Updated analysis: Make default method for immune-deconv NOT CIBERSORT #931

Closed cansavvy closed 3 years ago

cansavvy commented 3 years ago

What analysis module should be updated and why?

CIBERSORT method is the default for immune-deconv but it doesn't actually run because we don't have the script for it. We haven't updated the results on Github in almost a year. See the immune-deconv README for more details on why the default method CIBERSORT can't be run.

I think if we want to encourage this to be ran more often and to be ran more easily, CIBERSORT should not be the default method. Instead the mcp-counter method should be made as default (That's what's actually tested in CI as well).

What changes need to be made? Please provide enough detail for another participant to make the update.

run-immune-deconv.sh's logic needs to be udpated as well as the README.

Perhaps 01-immune-deconv.R needs reordering as well or at the very least documentation updates.

What input data should be used? Which data were used in the version being updated?

v18 data

When do you expect the revised analysis will be completed?

TBD

Who will complete the updated analysis?

TBD

jharenza commented 3 years ago

@komalsrathi - thoughts? Would you be able to update this?

komalsrathi commented 3 years ago

@jharenza yes I'll address this as soon as I can.

komalsrathi commented 3 years ago

@cansavvy

We actually do have the CIBERSORT.R and LM22.txt files required to run Cibersort - I registered and downloaded those and that's how I generated the outputs corresponding to CIBERSORT. Those files are added to the .gitignore because we cannot share them with anybody publicly. Because of the aforementioned reason, we are using MCP-Counter for the CI tests. This issue has been fully discussed here: https://github.com/AlexsLemonade/OpenPBTA-analysis/pull/292 (you might have to go through this entire thread)

Although, it still needs to be updated with v18 so I can do that.

Please let me know your thoughts.

cc: @jaclyn-taroni @jharenza

jaclyn-taroni commented 3 years ago

@komalsrathi my read of this issue is changing the default method to be a method that everyone, regardless of whether or not they have registered and downloaded those files (and put them in the right place!), can run this module. I believe what gave rise to this issue was difficulty rerunning this using the v18 data. It seems reasonable to have a default that doesn't cause failure.

Although, it still needs to be updated with v18 so I can do that.

Agree that we should update with v18.

komalsrathi commented 3 years ago

How does this sound:

@cansavvy please assign it to me so this is on my radar. Thanks!

cansavvy commented 3 years ago

@komalsrathi, It seems like the code changes suggested above, would make it that CIBERSORT.R is no longer to be able to run at all. Is that what we want?

As @jaclyn-taroni mentioned above, my original issue was just about moving the default to not CIBERSORT, but I do not know enough about CIBERSORT.R whether we like to drop it as a method completely.

So, this plan suggested is fine if we really don't think we have a need to ever run CIBERSORT.R again (I just don't know enough to make this call).

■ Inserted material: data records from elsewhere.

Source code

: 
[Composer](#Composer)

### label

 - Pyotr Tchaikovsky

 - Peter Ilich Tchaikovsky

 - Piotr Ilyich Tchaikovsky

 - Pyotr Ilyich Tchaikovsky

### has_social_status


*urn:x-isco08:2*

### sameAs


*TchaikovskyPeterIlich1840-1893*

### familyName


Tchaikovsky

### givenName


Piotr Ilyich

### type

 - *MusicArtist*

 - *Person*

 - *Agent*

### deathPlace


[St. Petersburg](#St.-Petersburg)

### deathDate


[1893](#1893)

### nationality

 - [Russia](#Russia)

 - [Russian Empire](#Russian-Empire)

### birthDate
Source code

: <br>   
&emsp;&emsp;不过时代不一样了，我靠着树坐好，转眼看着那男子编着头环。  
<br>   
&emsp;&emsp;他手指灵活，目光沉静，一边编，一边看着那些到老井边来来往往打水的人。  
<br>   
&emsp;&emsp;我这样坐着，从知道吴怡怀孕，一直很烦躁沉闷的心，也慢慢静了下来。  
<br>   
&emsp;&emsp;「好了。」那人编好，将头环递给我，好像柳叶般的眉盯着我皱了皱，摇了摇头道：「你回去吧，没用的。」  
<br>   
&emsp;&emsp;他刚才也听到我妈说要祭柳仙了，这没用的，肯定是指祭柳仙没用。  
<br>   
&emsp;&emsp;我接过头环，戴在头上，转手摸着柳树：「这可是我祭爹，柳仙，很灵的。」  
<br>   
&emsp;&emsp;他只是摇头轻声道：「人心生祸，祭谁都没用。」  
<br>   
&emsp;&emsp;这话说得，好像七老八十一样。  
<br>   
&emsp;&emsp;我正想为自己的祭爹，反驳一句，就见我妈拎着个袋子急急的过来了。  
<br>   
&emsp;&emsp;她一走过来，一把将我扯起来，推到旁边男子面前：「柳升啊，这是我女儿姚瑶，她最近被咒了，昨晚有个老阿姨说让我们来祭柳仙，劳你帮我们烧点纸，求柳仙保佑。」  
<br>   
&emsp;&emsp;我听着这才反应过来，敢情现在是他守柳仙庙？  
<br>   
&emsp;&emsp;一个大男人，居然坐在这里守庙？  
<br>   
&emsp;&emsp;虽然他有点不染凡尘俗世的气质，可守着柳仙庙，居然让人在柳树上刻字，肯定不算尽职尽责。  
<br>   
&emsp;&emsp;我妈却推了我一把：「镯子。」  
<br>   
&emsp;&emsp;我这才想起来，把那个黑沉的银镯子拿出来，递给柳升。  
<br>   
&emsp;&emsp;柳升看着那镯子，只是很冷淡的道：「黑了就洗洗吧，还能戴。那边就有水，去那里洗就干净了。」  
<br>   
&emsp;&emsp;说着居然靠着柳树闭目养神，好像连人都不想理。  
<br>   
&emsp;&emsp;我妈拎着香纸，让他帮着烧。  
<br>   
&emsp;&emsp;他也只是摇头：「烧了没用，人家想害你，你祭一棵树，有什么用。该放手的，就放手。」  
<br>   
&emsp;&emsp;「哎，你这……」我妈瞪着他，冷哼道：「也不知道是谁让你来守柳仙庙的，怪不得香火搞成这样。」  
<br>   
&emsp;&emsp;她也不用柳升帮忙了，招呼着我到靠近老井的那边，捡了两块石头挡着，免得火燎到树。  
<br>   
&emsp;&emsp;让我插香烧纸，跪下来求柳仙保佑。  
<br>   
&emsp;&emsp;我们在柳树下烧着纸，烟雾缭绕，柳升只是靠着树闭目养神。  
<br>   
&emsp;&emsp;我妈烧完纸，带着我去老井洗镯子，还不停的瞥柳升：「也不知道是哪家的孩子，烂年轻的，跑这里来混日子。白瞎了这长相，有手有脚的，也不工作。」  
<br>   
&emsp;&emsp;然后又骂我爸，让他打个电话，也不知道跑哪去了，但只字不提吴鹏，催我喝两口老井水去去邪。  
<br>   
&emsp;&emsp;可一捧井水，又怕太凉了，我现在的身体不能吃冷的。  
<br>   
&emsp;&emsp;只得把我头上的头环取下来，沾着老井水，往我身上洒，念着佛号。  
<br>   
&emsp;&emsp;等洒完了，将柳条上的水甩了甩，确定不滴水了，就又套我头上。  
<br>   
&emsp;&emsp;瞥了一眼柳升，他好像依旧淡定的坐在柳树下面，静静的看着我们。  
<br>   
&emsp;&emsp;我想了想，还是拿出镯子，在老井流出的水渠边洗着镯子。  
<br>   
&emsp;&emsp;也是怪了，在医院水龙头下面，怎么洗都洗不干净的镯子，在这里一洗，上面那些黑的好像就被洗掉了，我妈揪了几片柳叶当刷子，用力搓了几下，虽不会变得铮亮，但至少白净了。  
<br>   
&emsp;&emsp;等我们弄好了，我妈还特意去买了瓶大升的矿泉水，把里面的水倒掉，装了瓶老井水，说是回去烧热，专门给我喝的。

komalsrathi commented 3 years ago

@cansavvy sorry my bad - I misunderstood.

I guess I can just remove these lines and explicitly use any methods (mcp_counter, cibersort or xcell) to be used in the parameter here so that the user is not forced to use cibersort if they don't have those files. I'll make those changes and file a PR. Thanks!

komalsrathi commented 3 years ago

@jaclyn-taroni @jharenza @cansavvy I am going to tackle this now.

I was going through the module code/figures and was wondering if we should question the approach of using multiple methods unless the correlation plots and cell types obtained from methods other than xCell add value to the manuscript.

At the time, I did not know much about various methods but now it seems to me that xCell is the most comprehensive deconvolution method (with the largest number of cell types) and pretty widely used in literature vs other deconvolution methods. From a manuscript perspective, would it make sense to stick to a single heatmap and interpretation based on xCell output only? Let me know what you think.

jharenza commented 3 years ago

xCell is the most comprehensive deconvolution method (with the largest number of cell types) and pretty widely used in literature vs other deconvolution methods. From a manuscript perspective, would it make sense to stick to a single heatmap and interpretation based on xCell output only? Let me know what you think.

I think this sounds like a justifiable reason that we can add to the methods. Since you had done the analyses with the others and computed correlations, perhaps we just perform any further plotting with xCell data?

jaclyn-taroni commented 3 years ago

Since you had done the analyses with the others and computed correlations, perhaps we just perform any further plotting with xCell data?

I agree, that's what we've done for figure generation so far:

I haven't dug back into this module's code, but my assumption is that it would be less work to switch to mcp-counter as the default method than ripping a bunch of things out. (This might be a bad or incorrect assumption.)

komalsrathi commented 3 years ago

I see, its good to know that you are only using xCell in the transcriptomic overview, I was suggesting the same i.e. get rid of other methods completely as they are not helpful in the interpretation.

I will change the script such that it will only:

  1. run xCell
  2. generate xCell based heatmap

So there won't be any data/plot associated with any other methods. I'll file a PR soon.

komalsrathi commented 3 years ago

Can be closed.